A separate study has identified genetic variants which are more likely to occur in people with gout, or with aspects which would indicate impaired uric acid processing. The study also confirms the clear effect of environmental factors such as weight, alcohol and red meat on the origin and development of gout.

What Is Gout?

Gout is a type of arthritis which presents with very painful joint inflammation and swelling. It is caused by an overload of uric acid in the blood which, in turn, creates tiny crystals that collect in the joints. Purines, which occur naturally in the body, are broken down by uric acid. Sometimes an abundance of purines are the result of red meat, alcohol and other foods. Uric acid buildup can be caused by an overproduction in the body, or by a faulty system that does not eliminate it from the body quickly enough.

The European Study

Dr. Veronique Vitart and members from the MRC Human Genetics Unit in Edinburgh, as well as from other academic institutions in the UK, Croatia and Germany carried out the research. Their findings were published in the peer-reviewed medical journal, Nature Genetics. In order to confirm the initial results of such a study, it is often replicated in different populations, so there are several parts to this particular study.

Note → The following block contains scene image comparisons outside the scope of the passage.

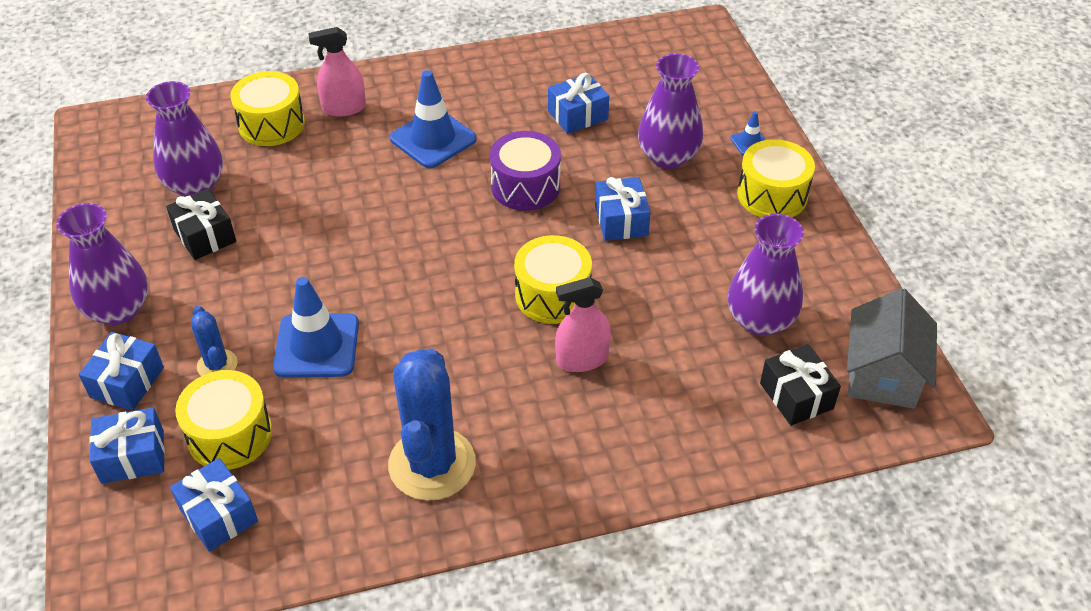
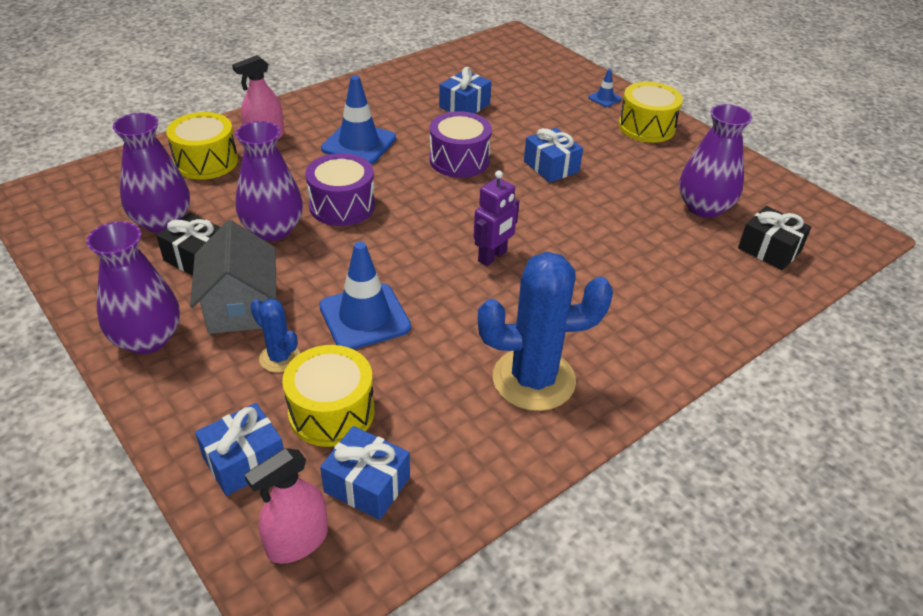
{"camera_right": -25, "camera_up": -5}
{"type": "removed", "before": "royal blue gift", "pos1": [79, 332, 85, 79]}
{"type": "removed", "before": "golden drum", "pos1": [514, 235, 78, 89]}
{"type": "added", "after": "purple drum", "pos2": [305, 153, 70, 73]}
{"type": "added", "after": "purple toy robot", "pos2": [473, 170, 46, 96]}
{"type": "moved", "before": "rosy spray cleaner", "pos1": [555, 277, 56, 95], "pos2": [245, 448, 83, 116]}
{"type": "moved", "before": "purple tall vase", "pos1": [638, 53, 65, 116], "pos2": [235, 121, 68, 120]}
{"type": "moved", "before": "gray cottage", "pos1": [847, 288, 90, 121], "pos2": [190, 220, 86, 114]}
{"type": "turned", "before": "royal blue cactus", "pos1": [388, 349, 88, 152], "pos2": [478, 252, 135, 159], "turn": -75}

The Study's Findings, An Interesting Connection

The researchers were able to establish a biological basis for the interaction and association of certain gene variations in DNA and levels of uric acid in the body. The DNA was analyzed for nucleotide polymorphisms (SNPs) and the researchers were able to identify a possible link between the genes and impaired uric acid processing. One very interesting fact that was discovered was that the protein that is encoded by the SLC2A9 gene (the gene housing the three SNPs recently written about in the US study) was involved in the transportation of both sugar (fructose) and uric acid. This helps to explain the connection between fructose intake and the increase in serum uric acid concentration.

Of course, further investigation and more research will be needed to clarify the relationship between the genes and gout, but the news that the SLC2A9 gene is involved in transporting uric acid may lead successfully to the development of new and better drugs to lower uric acid levels in gout and other conditions as well.